4. The high-quality metal gearbox casting device according to claim 1, characterized in that: The heating conveying pipe (6) is made of ceramic material. Two spiral coils (61) are fixedly sleeved on the outer wall of the heating conveying pipe (6). The two spiral coils (61) have opposite spiral directions and are orthogonally arranged. The two spiral coils (61) are coaxially nested. The two spiral coils (61) are electrically connected to an AC power supply that can provide a phase difference of 90° to generate an electromagnetic field with an axially propelling wave component inside the heating conveying pipe (6), thereby driving the molten metal in the pipe to flow upward in a directional direction. The bottom port of the heating conveying pipe (6) is connected to the inner wall of the gearbox shaft hole forming cavity (21) near the bottom.

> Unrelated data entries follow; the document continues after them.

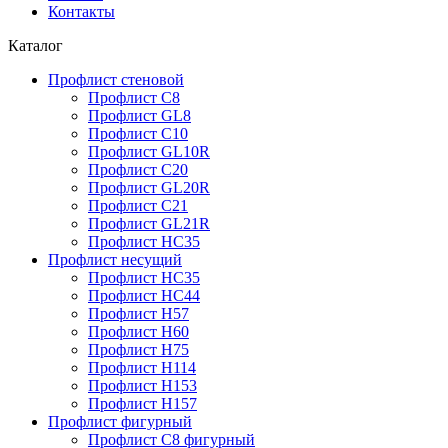
Контакты
Каталог
Профлист стеновой
Профлист С8
Профлист GL8
Профлист С10
Профлист GL10R
Профлист С20
Профлист GL20R
Профлист С21
Профлист GL21R
Профлист НС35
Профлист несущий
Профлист НС35
Профлист НС44
Профлист Н57
Профлист Н60
Профлист Н75
Профлист Н114
Профлист Н153
Профлист Н157
Профлист фигурный
Профлист С8 фигурный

5. The high-quality metal gearbox casting device according to claim 1, characterized in that: The non-contact downward rotating push mechanism (5) includes an electric push rod (51) fixedly installed in the heat insulation cylinder (4). A motor (52) is fixedly installed at the bottom of the telescopic end of the electric push rod (51). A cylindrical block (53) is fixedly connected to the output shaft at the bottom of the motor (52). Several electromagnetic poles (54) arranged in a ring array are fixedly installed on the outer wall of the cylindrical block (53). The magnetic poles of the electromagnetic poles (54) are arranged radially relative to the axis of the cylindrical block (53).
6. The high-quality metal gearbox casting device according to claim 1, characterized in that: The heat insulation cover (7) is provided with a casting hole (71) and an exhaust hole (72), which are connected to the gearbox molding cavity. The heat insulation cover (7) is pressed against the top surface of the concave mold (2) and the convex mold (3).
7. A method of using a high-quality metal gearbox casting device, characterized in that, The high-quality metal gearbox casting apparatus according to any one of claims 1-6 includes the following steps: S1, put the concave mold (2) into the heat insulation sand box (1), insert the heat insulation cylinder (4) into the concave mold (2), then insert the convex mold (3) onto the heat insulation cylinder (4), cover the heat insulation cover (7), and fix the heat insulation cover (7). S2, casting liquid, non-contact downward pushing mechanism (5) runs, pushing the casting liquid at the gearbox shaft hole forming point downward in a spiral posture; S3, the casting liquid at the gearbox shaft hole forming point enters the heating conveying pipe (6), the heating conveying pipe (6) continuously heats the casting liquid in the heating conveying pipe (6), and simultaneously conveys the casting liquid obliquely upwards, returning to the forming cavity at the side of the concave sand mold (2), and then returning from the forming cavity at the horizontal position to the forming cavity at the gearbox shaft hole forming point, and the casting liquid circulates.